# Urinating in the bathroom at the same time as me?



## Ananda (Jan 9, 2010)

Hi there

This morning my 2 year old male cat started scratching and then urinating in the bath although he has never done this before. He has never had any urinal territory marking issues before and nothing has changed at home. A couple of weeks ago, I was on the toilet and he started doing the same in the wash basin but didn't really pee anything so I though it was maybe his way of saying that his litter box was dirty.

After this morning, I wonder if it has anything to do with me because he is very attached to me and expressive and both times I was on the toilet. 
As I said, nothing has changed at home where we have another male cat of his age that he grew up with and a elder lady of 12 years. They have all lived together for the past 2 years and things get on well now, with the younger staying out of the elder's way.

At least I could see that his urine was a normal healthy color and that he was peeing a normal quantity so no renal issues, but I didn't know if I should tell him off because I was afraid it might make it worse.
Does anyone have any ideas?

Many thanks


----------



## ChatterPuss (Sep 4, 2010)

Ananda said:


> Hi there
> 
> This morning my 2 year old male cat started scratching and then urinating in the bath although he has never done this before. He has never had any urinal territory marking issues before and nothing has changed at home. A couple of weeks ago, I was on the toilet and he started doing the same in the wash basin but didn't really pee anything so I though it was maybe his way of saying that his litter box was dirty.
> 
> ...


----------



## ChinaBlue (Feb 3, 2008)

May help stop him if you leave the plug in the bath/basin and leave a bit of water in the bottom.


----------



## FredandMarcy (Dec 24, 2011)

The behavior is not as uncommon as you might think. Our cat's litter box is very close to our toilet. Very often when my wife goes into the bathroom and sits on the toilet, the cat follows her in, gets in his box and simultaneously urinates in his litter box. Happened twice in the last two weeks. 
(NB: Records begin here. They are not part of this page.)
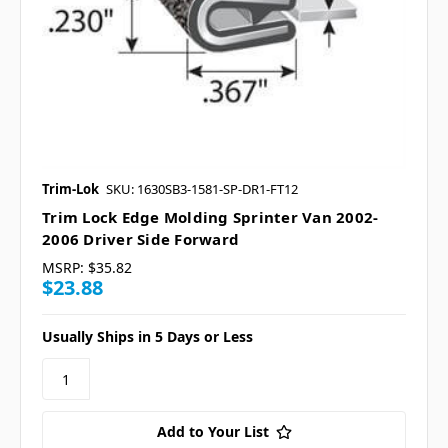
Trim-Lok
SKU: 1630SB3-1581-SP-DR1-FT12
Trim Lock Edge Molding Sprinter Van 2002-
2006 Driver Side Forward
MSRP:
$35.82
$23.88
Usually Ships in 5 Days or Less
Add to Your List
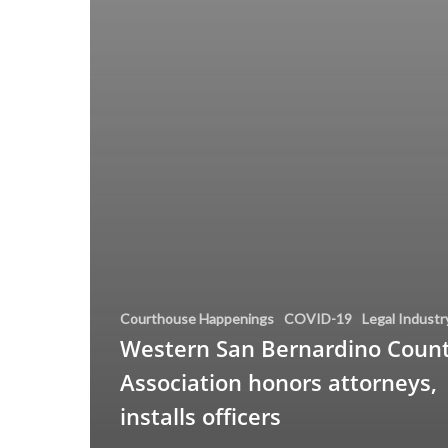
Courthouse Happenings
COVID-19
Legal Industr
Western San Bernardino Count
Association honors attorneys,
installs officers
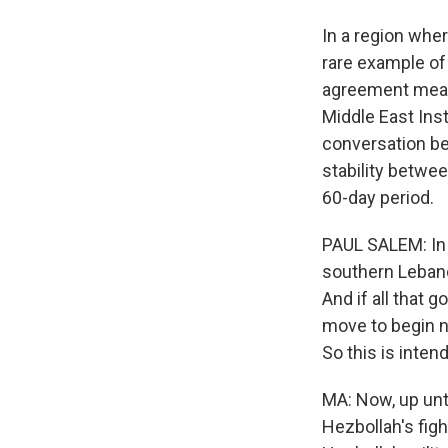
In a region wher
rare example of
agreement means
Middle East Inst
conversation be
stability betwee
60-day period.
PAUL SALEM: In 
southern Lebano
And if all that g
move to begin n
So this is intend
MA: Now, up unti
Hezbollah's figh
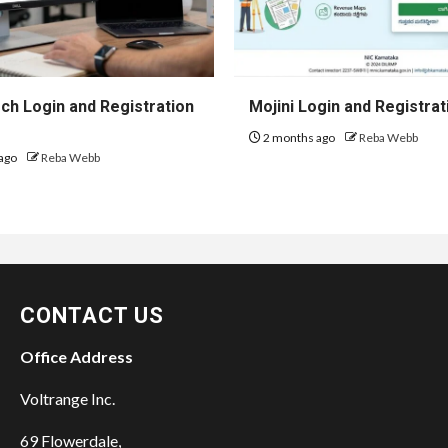
h Login and Registration
Mojini Login and Registrat
2 months ago
Reba Webb
ago
Reba Webb
CONTACT US
Office Address
Voltrange Inc.
69 Flowerdale,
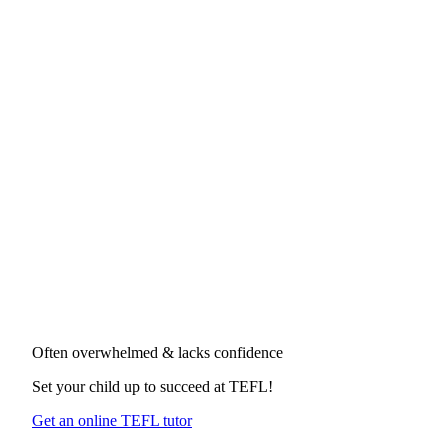
Often overwhelmed & lacks confidence
Set your child up to succeed at
TEFL
!
Get an online TEFL tutor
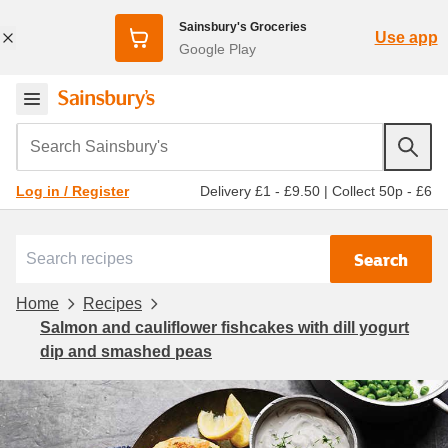
Sainsbury's Groceries
Use app
Google Play
Search Sainsbury's
Delivery £1 - £9.50
|
Collect 50p - £6
Log in / Register
Search
Home
Recipes
Salmon and cauliflower fishcakes with dill yogurt
dip and smashed peas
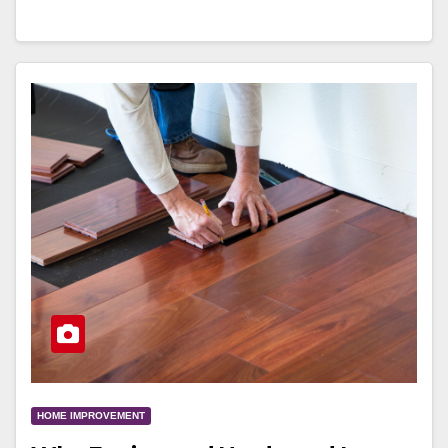
HOME IMPROVEMENT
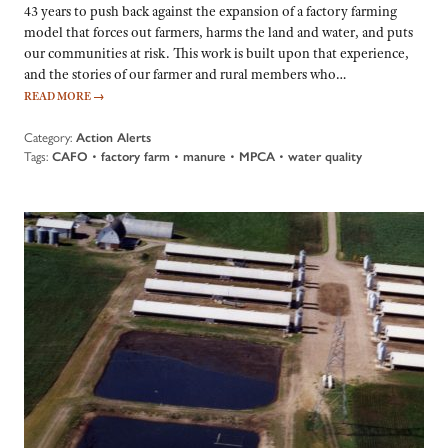
43 years to push back against the expansion of a factory farming
model that forces out farmers, harms the land and water, and puts
our communities at risk. This work is built upon that experience,
and the stories of our farmer and rural members who…
READ MORE
→
Category:
Action Alerts
Tags:
CAFO
•
factory farm
•
manure
•
MPCA
•
water quality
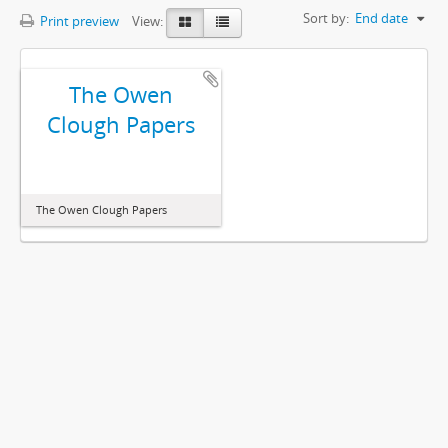
Sort by:
End date
Print preview
View:
The Owen
Clough Papers
The Owen Clough Papers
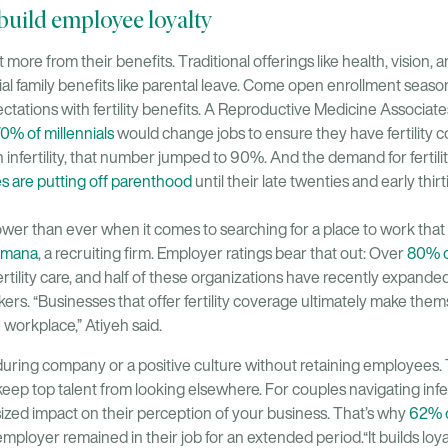
ts build employee loyalty
ore from their benefits. Traditional offerings like health, vision, 
tial family benefits like parental leave. Come open enrollment seas
ctations with fertility benefits. A Reproductive Medicine Associa
0% of millennials
would change jobs to ensure they have fertility
infertility, that number jumped to 90%. And the demand for fertility
s are putting off parenthood
until their late twenties and early thirt
r than ever when it comes to searching for a place to work that 
mana
, a recruiting firm. Employer ratings bear that out: Over
80% o
rtility care, and half of these organizations have recently expande
rs. “Businesses that offer fertility coverage ultimately make them
 workplace,” Atiyeh said.
during company or a positive culture without retaining employees. T
eep top talent from looking elsewhere. For couples navigating inferti
ized impact on their perception of your business. That’s why
62% o
mployer remained in their job for an extended period.“It builds loyal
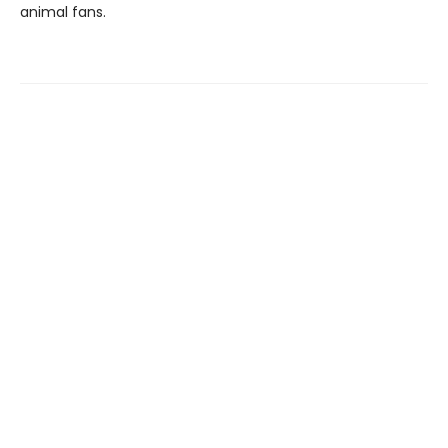
animal fans.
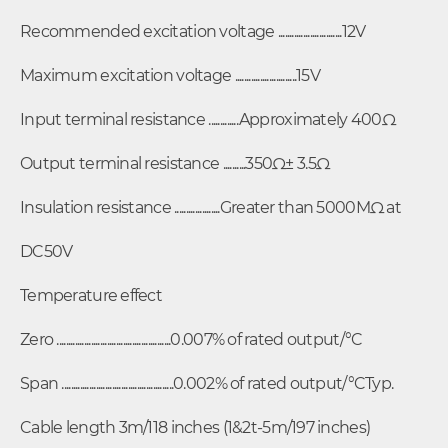
Recommended excitation voltage ............................12V
Maximum excitation voltage ...........................15V
Input terminal resistance .............Approximately 400Ω
Output terminal resistance ..........350Ω± 3.5Ω
Insulation resistance ....................Greater than 5000MΩ at
DC50V
Temperature effect
Zero ..................................................0.007% of rated output/°C
Span .................................................0.002% of rated output/°CTyp.
Cable length 3m/118 inches (1&2t-5m/197 inches)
Why? Who knows! But it happens frequently enough that my suggestion to you would be to put a litter box in your bathroom. Sounds absurd, but he/she will likely use that box at the same time you use 'yours'.


----------



## broccoli (Jul 1, 2011)

FredandMarcy said:


> The behavior is not as uncommon as you might think. Our cat's litter box is very close to our toilet. Very often when my wife goes into the bathroom and sits on the toilet, the cat follows her in, gets in his box and simultaneously urinates in his litter box. Happened twice in the last two weeks.


mine does that too!

as its a new behaviour - you may want him checked for a UTI


----------



## Ananda (Jan 9, 2010)

Thanks everyone. Chet, the act, hasn't done it again since so fingers crossed that it was nothing more.

I guess there must be either territorial reasons or closeness with the owner in these cases...


----------